▶ **What to work on**
Please swap "tröttisugglan" for "ugglan" in the lines from the first line through the line containing "gå därifrån! Fast", inclusive, and give those lines again with nothing else changed.

▶ **Records from a data collection**

============================================================

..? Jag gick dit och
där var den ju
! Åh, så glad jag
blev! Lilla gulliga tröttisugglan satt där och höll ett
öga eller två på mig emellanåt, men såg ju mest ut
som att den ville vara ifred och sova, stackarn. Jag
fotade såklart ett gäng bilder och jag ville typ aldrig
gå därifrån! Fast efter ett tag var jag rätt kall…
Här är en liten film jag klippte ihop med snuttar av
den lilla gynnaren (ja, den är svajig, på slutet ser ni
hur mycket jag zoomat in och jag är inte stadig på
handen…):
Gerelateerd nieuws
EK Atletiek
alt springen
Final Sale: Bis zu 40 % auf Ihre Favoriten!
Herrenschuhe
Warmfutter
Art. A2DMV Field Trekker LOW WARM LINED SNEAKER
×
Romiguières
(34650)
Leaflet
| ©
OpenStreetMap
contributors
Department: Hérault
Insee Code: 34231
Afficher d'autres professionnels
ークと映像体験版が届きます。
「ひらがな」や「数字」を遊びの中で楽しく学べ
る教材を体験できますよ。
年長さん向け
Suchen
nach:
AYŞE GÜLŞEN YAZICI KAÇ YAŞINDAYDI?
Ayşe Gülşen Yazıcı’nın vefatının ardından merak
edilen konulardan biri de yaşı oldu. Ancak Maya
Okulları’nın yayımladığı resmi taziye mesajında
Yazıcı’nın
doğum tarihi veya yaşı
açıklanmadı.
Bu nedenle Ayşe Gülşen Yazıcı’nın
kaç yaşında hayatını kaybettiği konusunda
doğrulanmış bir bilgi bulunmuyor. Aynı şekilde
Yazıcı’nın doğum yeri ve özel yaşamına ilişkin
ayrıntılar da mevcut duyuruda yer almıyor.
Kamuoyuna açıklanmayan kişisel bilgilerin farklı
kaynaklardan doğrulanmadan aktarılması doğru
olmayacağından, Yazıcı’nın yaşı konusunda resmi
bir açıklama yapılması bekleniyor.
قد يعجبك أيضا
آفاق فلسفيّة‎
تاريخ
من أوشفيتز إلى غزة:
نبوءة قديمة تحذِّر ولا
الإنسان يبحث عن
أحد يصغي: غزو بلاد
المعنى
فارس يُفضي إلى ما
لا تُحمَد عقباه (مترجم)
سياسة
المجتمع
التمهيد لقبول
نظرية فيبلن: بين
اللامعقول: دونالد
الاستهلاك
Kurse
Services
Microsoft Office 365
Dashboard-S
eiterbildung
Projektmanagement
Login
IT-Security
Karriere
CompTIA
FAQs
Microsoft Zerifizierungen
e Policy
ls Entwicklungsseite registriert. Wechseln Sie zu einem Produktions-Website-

============================================================

▶ **Response to the exercise**
..? Jag gick dit och
där var den ju
! Åh, så glad jag
blev! Lilla gulliga ugglan satt där och höll ett
öga eller två på mig emellanåt, men såg ju mest ut
som att den ville vara ifred och sova, stackarn. Jag
fotade såklart ett gäng bilder och jag ville typ aldrig
gå därifrån! Fast efter ett tag var jag rätt kall…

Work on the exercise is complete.